Rightmove directors ignored the approaches until a fourth offer was made last Friday, at which point the UK company’s chair met REA chair Hamish McLennan and told him “not interested, old chap”.
But the shares had started rebounding after Rightmove rejected the third offer made at the start of last week.
REA shares edged up on Monday, but Tuesday surged more than 5% at one stage after the Australian company confirmed the UK adventure had been dropped. The shares ended 4.5% higher.
The recovery in the shares in the past week — and especially yesterday — have made REA shareholders, including News Corp and the Murdochs, more than $2.5 billion better off — or rather it has recovered the value lost for the company’s month-long UK adventure.
In REA’s statement, CEO Owen Wilson said the company had decided to remain “financially disciplined”, and would now focus on “the many other opportunities ahead of us”.
News Corp CEO Robert Thomson said the media group “strongly supports” REA’s decision to withdraw. (News owns 61% of REA.)

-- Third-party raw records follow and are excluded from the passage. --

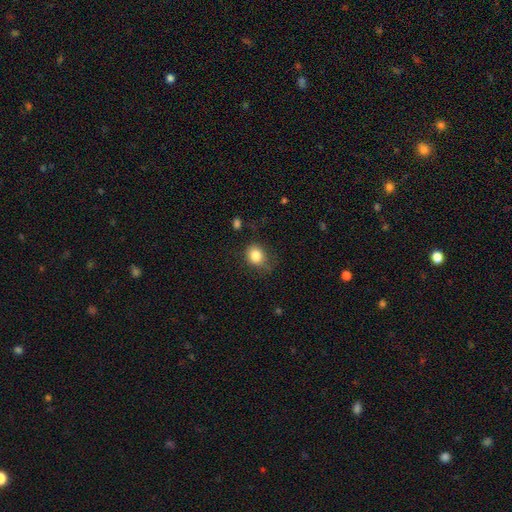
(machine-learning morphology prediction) Overall: smooth (83%). How rounded: round (61%; in between 38%). Merging: none (68%).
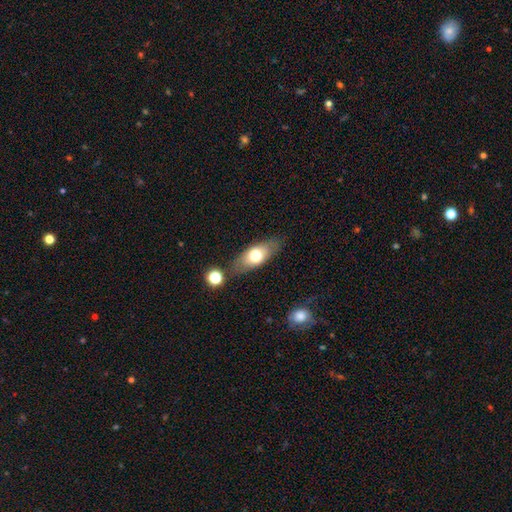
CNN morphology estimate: Overall: smooth (66%; featured or disk 27%). How rounded: in between (79%). Merging: none (76%).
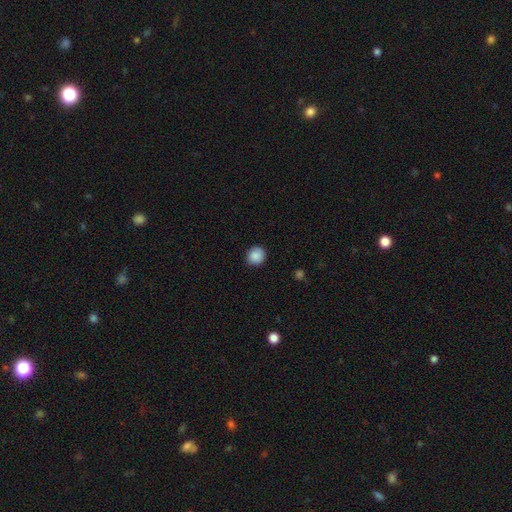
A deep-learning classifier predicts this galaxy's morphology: smooth 88%, star or artifact 9%, featured or disk 3%. Down the decision tree: how rounded — round (88%); merging — none (90%).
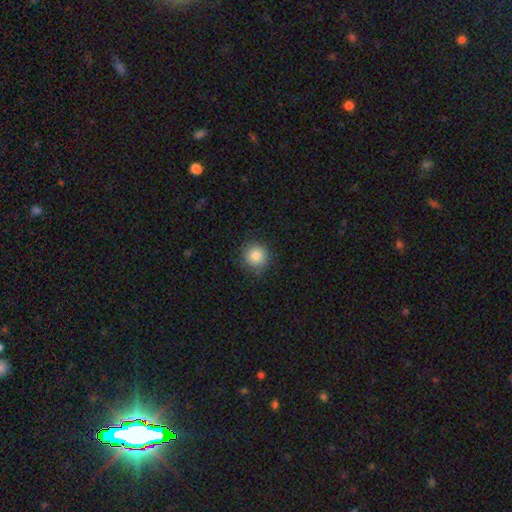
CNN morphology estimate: Smooth or featured: smooth — 85% (star or artifact — 9%)
How rounded: round — 93% (in between — 6%)
Merging: none — 84% (minor disturbance — 12%)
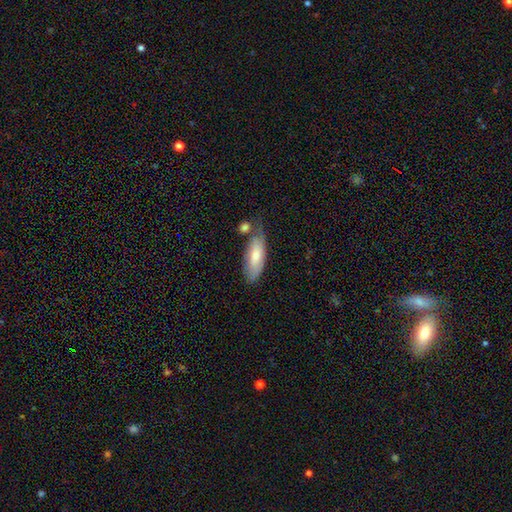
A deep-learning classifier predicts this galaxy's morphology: Overall: smooth (70%). How rounded: in between (70%). Merging: none (48%; minor disturbance 26%).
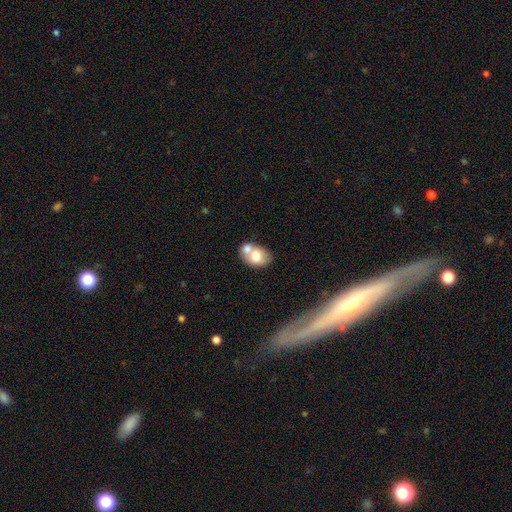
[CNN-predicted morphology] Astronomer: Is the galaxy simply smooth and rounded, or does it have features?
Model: smooth — 69%.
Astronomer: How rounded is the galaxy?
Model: in between — 74%.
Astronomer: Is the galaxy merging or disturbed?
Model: merger — 51% (runner-up: none, 33%).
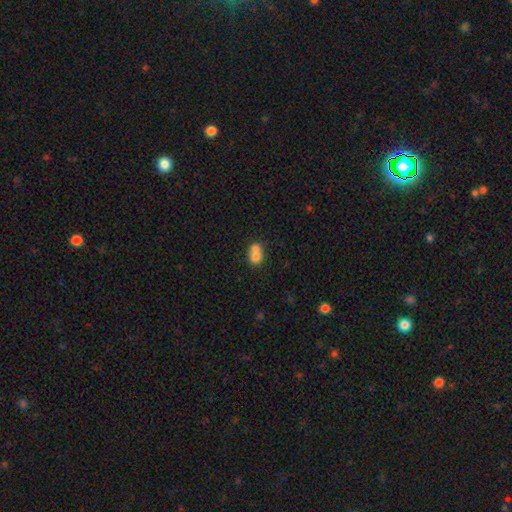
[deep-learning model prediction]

“We applaud REA’s financial discipline as it is foolhardy to overpay for an asset, even if it patently had positive potential,” he said. “Financial discipline has been at the heart of the transformation of News Corp, and our recent successful acquisitions for Dow Jones and HarperCollins reflect that core principle.”
What it seems is that quite a few non-Murdoch/News related shareholders thought REA wasn’t being “financially disciplined” in the first place in chasing after Rightmove.
The strong market reaction on Tuesday confirms that thinking.